▸ **Supplied records**

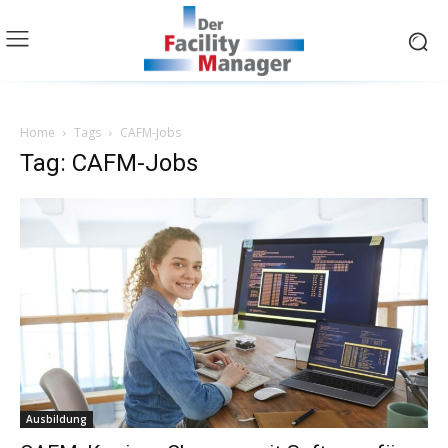
Home
Tags
CAFM-Jobs
Tag: CAFM-Jobs
Ausbildung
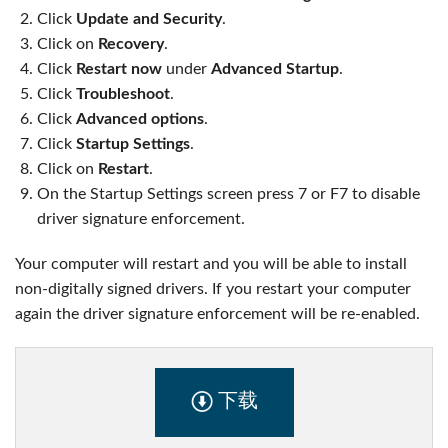
Click
Update and Security
.
Click on
Recovery
.
Click
Restart now
under
Advanced Startup
.
Click
Troubleshoot
.
Click
Advanced options
.
Click
Startup Settings
.
Click on
Restart
.
On the Startup Settings screen press 7 or F7 to disable
driver signature enforcement.
Your computer will restart and you will be able to install
non-digitally signed drivers. If you restart your computer
again the driver signature enforcement will be re-enabled.
下载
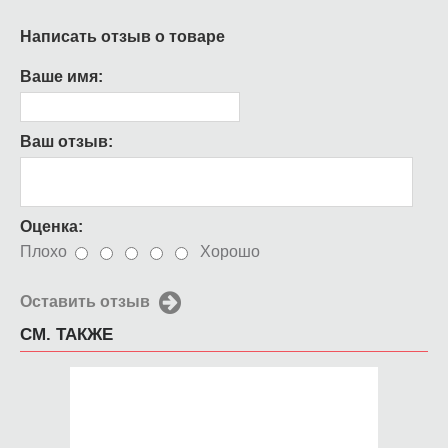
Написать отзыв о товаре
Ваше имя:
Ваш отзыв:
Оценка:
Плохо
Хорошо
Оставить отзыв
СМ. ТАКЖЕ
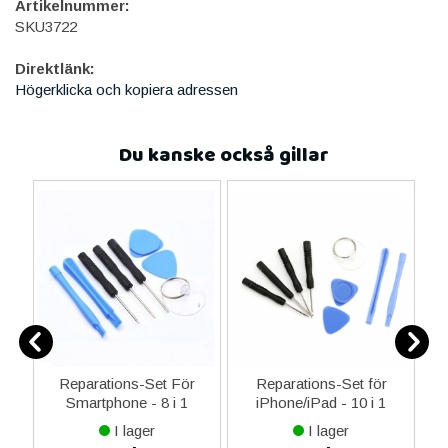
Artikelnummer:
SKU3722
Direktlänk:
Högerklicka och kopiera adressen
Du kanske också gillar
er
Reparations-Set För
Reparations-Set för
Smartphone - 8 i 1
iPhone/iPad - 10 i 1
M
I lager
I lager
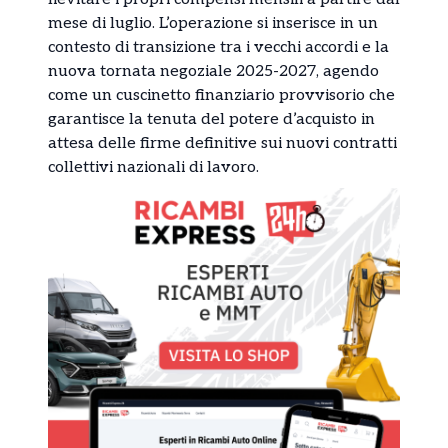
mese di luglio. L’operazione si inserisce in un
contesto di transizione tra i vecchi accordi e la
nuova tornata negoziale 2025-2027, agendo
come un cuscinetto finanziario provvisorio che
garantisce la tenuta del potere d’acquisto in
attesa delle firme definitive sui nuovi contratti
collettivi nazionali di lavoro.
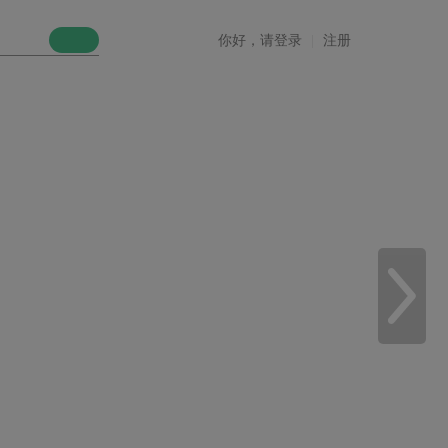
你好，请登录
|
注册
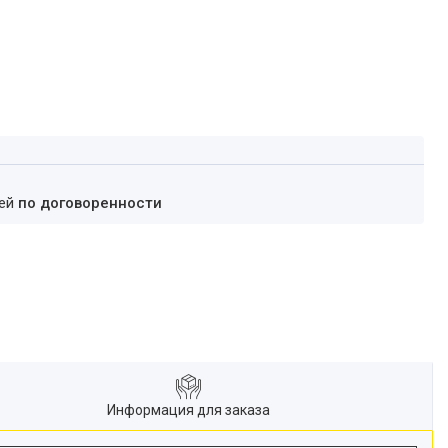
ней
по договоренности
Информация для заказа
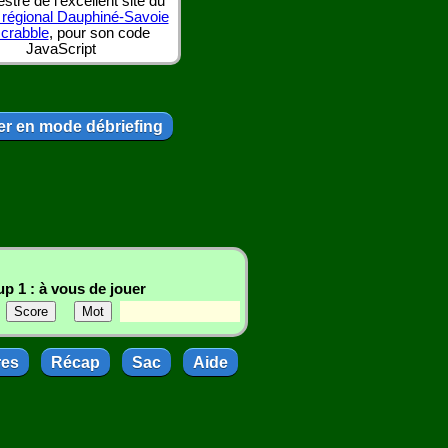
tre de l'excellent site du
 régional Dauphiné-Savoie
scrabble
, pour son code
JavaScript
r en mode débriefing
p 1 : à vous de jouer
res
Récap
Sac
Aide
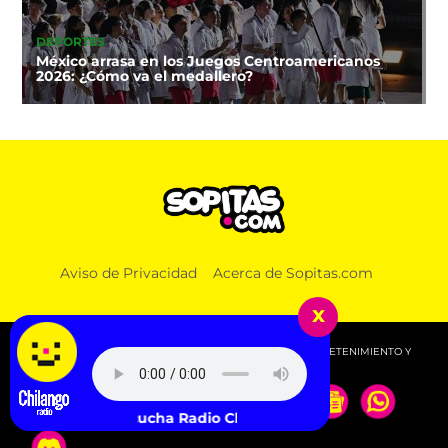
DEPORTES
México arrasa en los Juegos Centroamericanos
2026: ¿Cómo va el medallero?
Aviso de Privacidad
Acerca de Sopitas.com
x
© 2026 SOPITAS.COM - MÚSICA, NOTICIAS, DEPORTES, ENTRETENIMIENTO Y
MÁS!.
Escucha Radio Chilango -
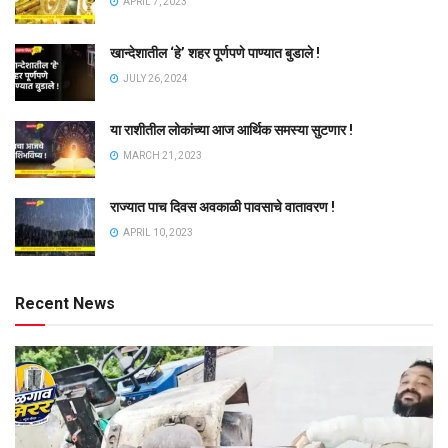
APRIL 7, 2023
खान्देशातील ‘हे’ शहर पूर्णपणे पाण्यात बुडाले !
JULY 26, 2024
या राशीतील लोकांच्या आज आर्थिक समस्या सुटणार !
MARCH 21, 2023
राज्यात पाच दिवस अवकाळी पावसाचे वातावरण !
APRIL 10, 2023
Recent News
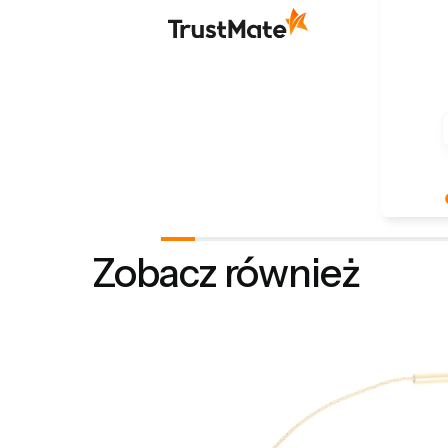
Dziękuje
Docenia
Zobacz również
podziele
doświad
szczęśliw
Z pozdro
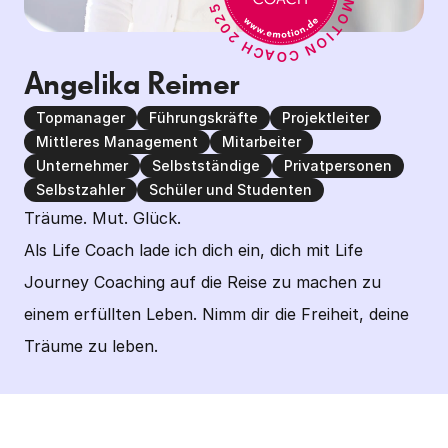
Angelika Reimer
Topmanager
Führungskräfte
Projektleiter
Mittleres Management
Mitarbeiter
Unternehmer
Selbstständige
Privatpersonen
Selbstzahler
Schüler und Studenten
Träume. Mut. Glück.

Als Life Coach lade ich dich ein, dich mit Life 
Journey Coaching auf die Reise zu machen zu 
einem erfüllten Leben. Nimm dir die Freiheit, deine 
Träume zu leben.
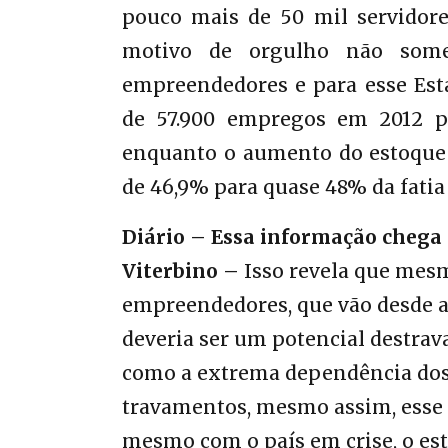
pouco mais de 50 mil servidores
motivo de orgulho não some
empreendedores e para esse Est
de 57.900 empregos em 2012 p
enquanto o aumento do estoque 
de 46,9% para quase 48% da fati
Diário – Essa informação chega 
Viterbino –
Isso revela que mesm
empreendedores, que vão desde a 
deveria ser um potencial destrav
como a extrema dependência dos 
travamentos, mesmo assim, esse
mesmo com o país em crise, o est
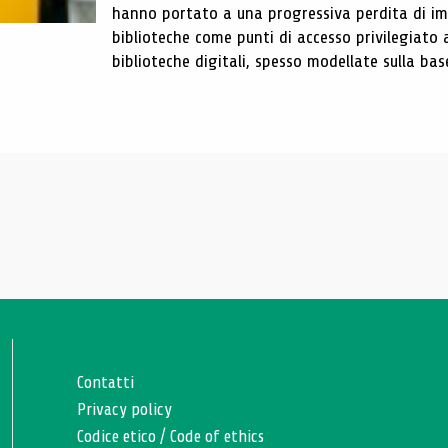
hanno portato a una progressiva perdita di im
biblioteche come punti di accesso privilegiato 
biblioteche digitali, spesso modellate sulla base 
Contatti
Privacy policy
Codice etico
/
Code of ethics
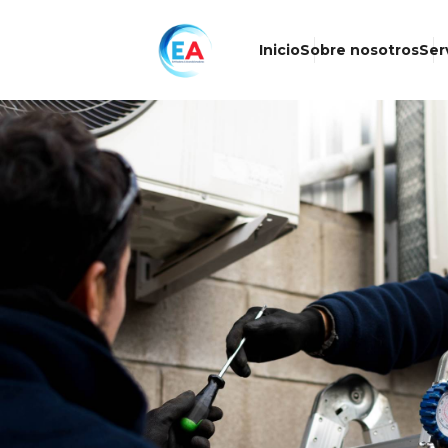
Inicio
Sobre nosotros
Ser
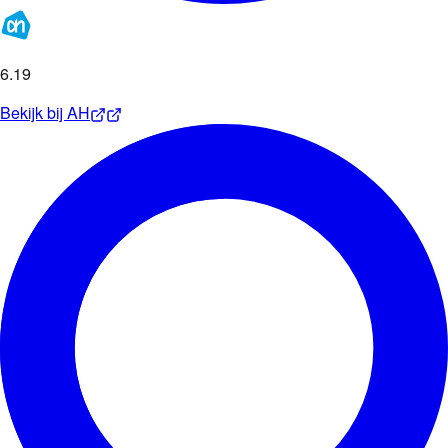
6
.
19
Bekijk bij
AH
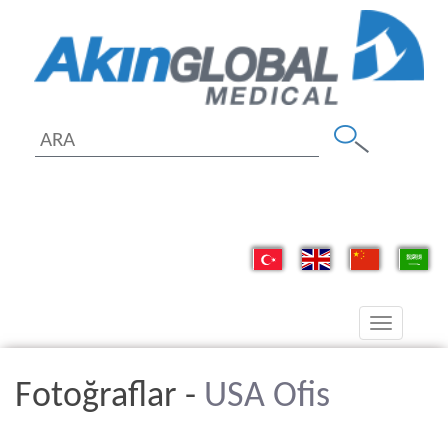
Toggle
navigation
Fotoğraflar -
USA Ofis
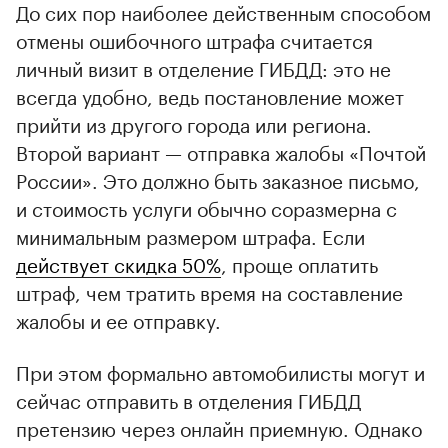
До сих пор наиболее действенным способом
отмены ошибочного штрафа считается
личный визит в отделение ГИБДД: это не
всегда удобно, ведь постановление может
прийти из другого города или региона.
Второй вариант — отправка жалобы «Почтой
России». Это должно быть заказное письмо,
и стоимость услуги обычно соразмерна с
минимальным размером штрафа. Если
действует скидка 50%
, проще оплатить
штраф, чем тратить время на составление
жалобы и ее отправку.
При этом формально автомобилисты могут и
сейчас отправить в отделения ГИБДД
претензию через онлайн приемную. Однако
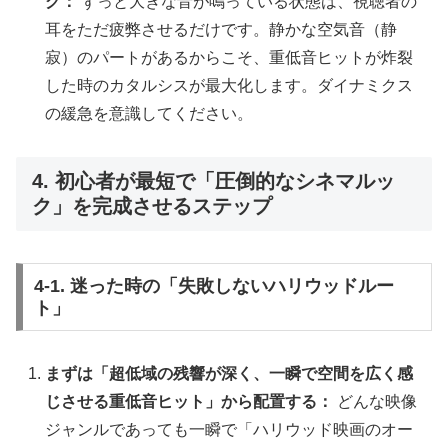
グ：
ずっと大きな音が鳴っている状態は、視聴者の
耳をただ疲弊させるだけです。静かな空気音（静
寂）のパートがあるからこそ、重低音ヒットが炸裂
した時のカタルシスが最大化します。ダイナミクス
の緩急を意識してください。
4. 初心者が最短で「圧倒的なシネマルッ
ク」を完成させるステップ
4-1. 迷った時の「失敗しないハリウッドルー
ト」
まずは「超低域の残響が深く、一瞬で空間を広く感
じさせる重低音ヒット」から配置する：
どんな映像
ジャンルであっても一瞬で「ハリウッド映画のオー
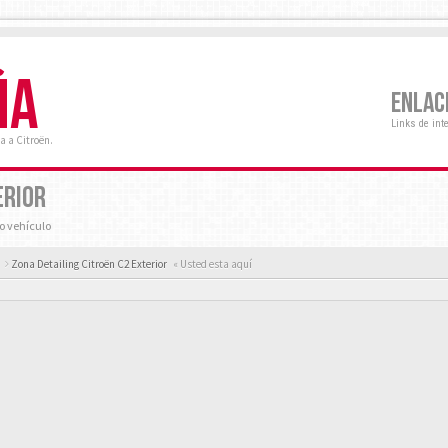
ÑA
ENLAC
Links de int
a a Citroën.
ERIOR
ro vehículo
Zona Detailing Citroën C2 Exterior
« Usted esta aquí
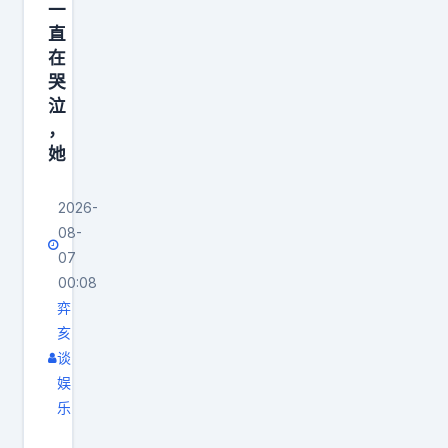
一
直
在
哭
泣
，
她
2026-
08-
07
00:08
弈
亥
谈
娱
乐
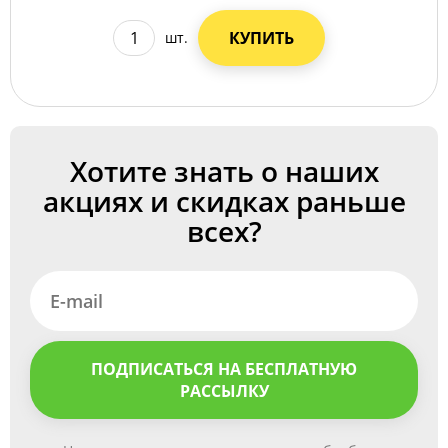
КУПИТЬ
шт.
Хотите знать о наших
акциях и скидках раньше
всех?
ПОДПИСАТЬСЯ НА БЕСПЛАТНУЮ
РАССЫЛКУ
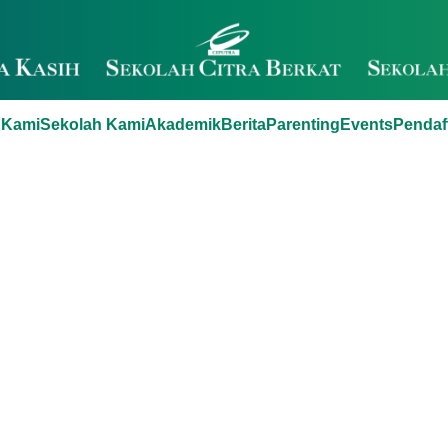
 Kami
Sekolah Kami
Akademik
Berita
Parenting
Events
Pendaf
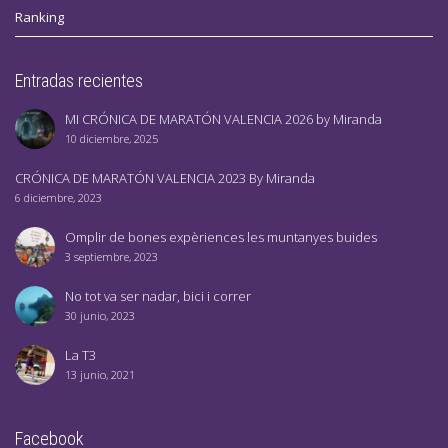
Ranking
Entradas recientes
MI CRÓNICA DE MARATÓN VALENCIA 2026 by Miranda
10 diciembre, 2025
CRÓNICA DE MARATÓN VALENCIA 2023 By Miranda
6 diciembre, 2023
Omplir de bones expèriences les muntanyes buides
3 septiembre, 2023
No tot va ser nadar, bici i correr
30 junio, 2023
La T3
13 junio, 2021
Facebook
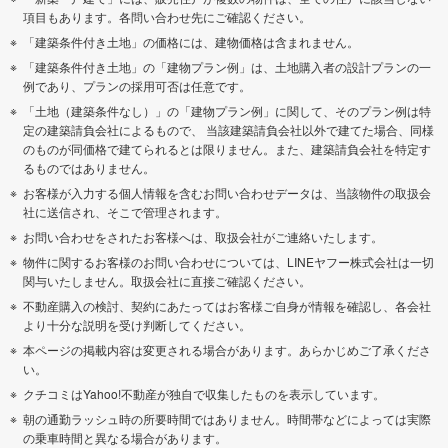
項目もあります。各問い合わせ先にご確認ください。
「建築条件付き土地」の価格には、建物価格は含まれません。
「建築条件付き土地」の「建物プラン例」は、土地購入者の設計プランの一
例であり、プランの採用可否は任意です。
「土地（建築条件なし）」の「建物プラン例」に関して、そのプラン例は特
定の建築請負会社によるもので、 当該建築請負会社以外で建てた場合、同様
のものが同価格で建てられるとは限りません。また、建築請負会社を特定す
るものではありません。
お客様が入力する個人情報を含むお問い合わせデータは、当該物件の取扱会
社に送信され、そこで管理されます。
お問い合わせをされたお客様へは、取扱会社がご連絡いたします。
物件に関するお客様のお問い合わせについては、LINEヤフー株式会社は一切
関与いたしません。取扱会社に直接ご確認ください。
不動産購入の検討、契約にあたってはお客様ご自身が情報を確認し、各会社
より十分な説明を受け判断してください。
本ページの掲載内容は変更される場合があります。あらかじめご了承くださ
い。
クチコミはYahoo!不動産が独自で収集したものを表示しています。
朝の通勤ラッシュ時の所要時間ではありません。時間帯などによっては実際
の乗車時間と異なる場合があります。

▸ **Prompt**
Find every line in the records above that contains the string "建築条件付き土地", and copy each of those lines in full.

▸ **Answer to the problem**
「建築条件付き土地」の価格には、建物価格は含まれません。
「建築条件付き土地」の「建物プラン例」は、土地購入者の設計プランの一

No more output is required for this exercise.